▶ **PROBLEM TO WORK ON**
How many lines of the data contain "border"? Reply with the number alone.

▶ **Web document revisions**
- Opening Delimiter -

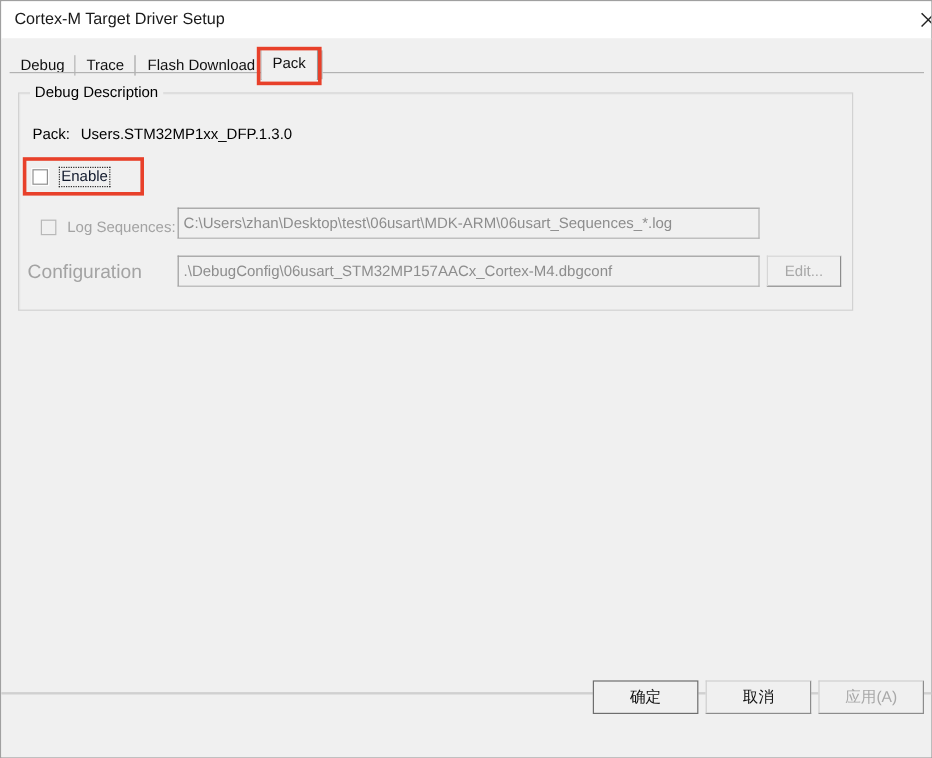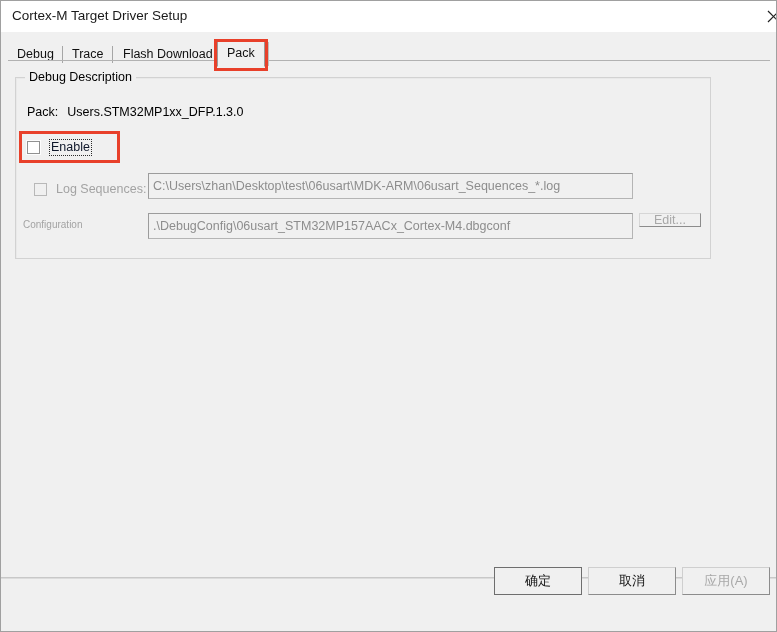--- a/index.html
+++ b/index.html
@@ -229,31 +229,31 @@
     height: 26px;
   }
 
   #config-label {
     position: absolute;
     left: 22px;
     top: 187px;
     width: 104px;
     height: 16px;
     overflow: hidden;
-    font-size: 10px;
+    font-size: 16px;
     color: #a3a3a3;
     white-space: nowrap;
   }
 
   #edit-button {
     position: absolute;
     left: 638px;
     top: 181px;
     width: 62px;
-    height: 14px;
+    height: 26px;
     box-sizing: border-box;
     background: #f0f0f0;
     border: 1px solid #d6d6d6;
     border-right-color: #8c8c8c;
     border-bottom-color: #8c8c8c;
     color: #a8a8a8;
     font-size: 12.5px;
     display: flex;
     align-items: center;
     justify-content: center;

- Closing Delimiter -

▶ **YOUR SOLUTION**
4